Yup. Another newbie needing review. Please take a look at the attached board design and provide comments.
Just a little background:
This board is destined for a kitchen timer/thermometer/temprature controller. Power is provided by a regulated external power supply, which also contains load control hardware. It contains a type K thermocouple interface and decoder in the shape of a MAX6675. Also on the board are interfaces for a 4x4-type keypad (with decoder) and text LCD.
The whole thing is controlled by a PIC18F4550. A USB interface will provide PC connectivity to enable programming of presets, etc.
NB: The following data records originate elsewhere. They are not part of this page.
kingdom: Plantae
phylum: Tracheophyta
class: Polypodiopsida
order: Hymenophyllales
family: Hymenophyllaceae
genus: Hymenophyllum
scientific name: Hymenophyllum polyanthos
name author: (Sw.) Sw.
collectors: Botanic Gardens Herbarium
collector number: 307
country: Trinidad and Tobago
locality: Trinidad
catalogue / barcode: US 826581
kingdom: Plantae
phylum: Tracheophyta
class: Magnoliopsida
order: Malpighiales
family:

1- The USB D+ and D- lines should be short and the two traces need to be keep close together. Ideally they should be routed with impedance control, 90 Ohm differential. Do not put any copper between these two traces.
2- Look up and read layout guide lines for the thermocouple chip and connector. The data sheet and/or an app note should have this information. This issue is that the traces become part of the thermocouple.
3- It looks like you have copper poured on the bottom layer but this copper is not connected. Also you have fairly thin traces to route ground. Instead make to bottom copper pour ground and connect all to this pour.
4- I see three colors indicating that this is a three layer board. Is this correct? Cost of making the PCB does up a lot once you have more than two layers. Also it is more common to have an even number of layer, 2, 4, 6, etc.
These are just what I saw and I’m sure there are more issues that others will point out.
Your Vcc line needs to be a bit wider to reduce inductance
Since you have a ground pour, tie grounds directly to it (or through a via for smt devices)
You need to place one decoupling cap (100n) right next to each power pin of each chip. The ground side should go to the plane. Ideally, the Vcc trace should go to the cap first and then to the chip through a short wide trace.
The caps for the crystal need to be right next to the crystal. On these, it’s best to tie the ground pins directly to the nearest ground pin on the processor with a wide trace rather than going straight to the ground plane.
Something looks a bit odd on J1 - are the pins really not in a straight line?
I’m not a huge fan of autorouters. For small areas and if you have your constraints set correctly they are OK. Just make sure you have proper constraints (width, spacing, differential coupling).
Tried posting this earlier but SparkFun wasn’t responding. This does repeat some of what n1ist said.
Decoupling cap need to be very close to the Vdd & Vss pins pins an IC. I think C4 is the decoupling cap for the PIC and should be on the bottom of the board, under the PIC so that it is close to the Vdd & Vss pins.
If the board is only two layer then why are there three layer colors and routing on those three colors?
Auto-routers that come with a PCB cad program are not great. I do PCB lay-out professionally with some expensive PCB tools and very rarely use the built in auto-router. The auto-routers that are very good cost 10’s of thousand dollars. Manual or inter-active routing on small boards like you have are the best way.
When you post the next revision of your PCB also post the schematic.
It might be a good idea to route most of the spare IO pins on the PIC to through hole pads or 0.1" header. This will allow you easy modifications if you need to use additional PIC pins or wish to use this PCB for other projects.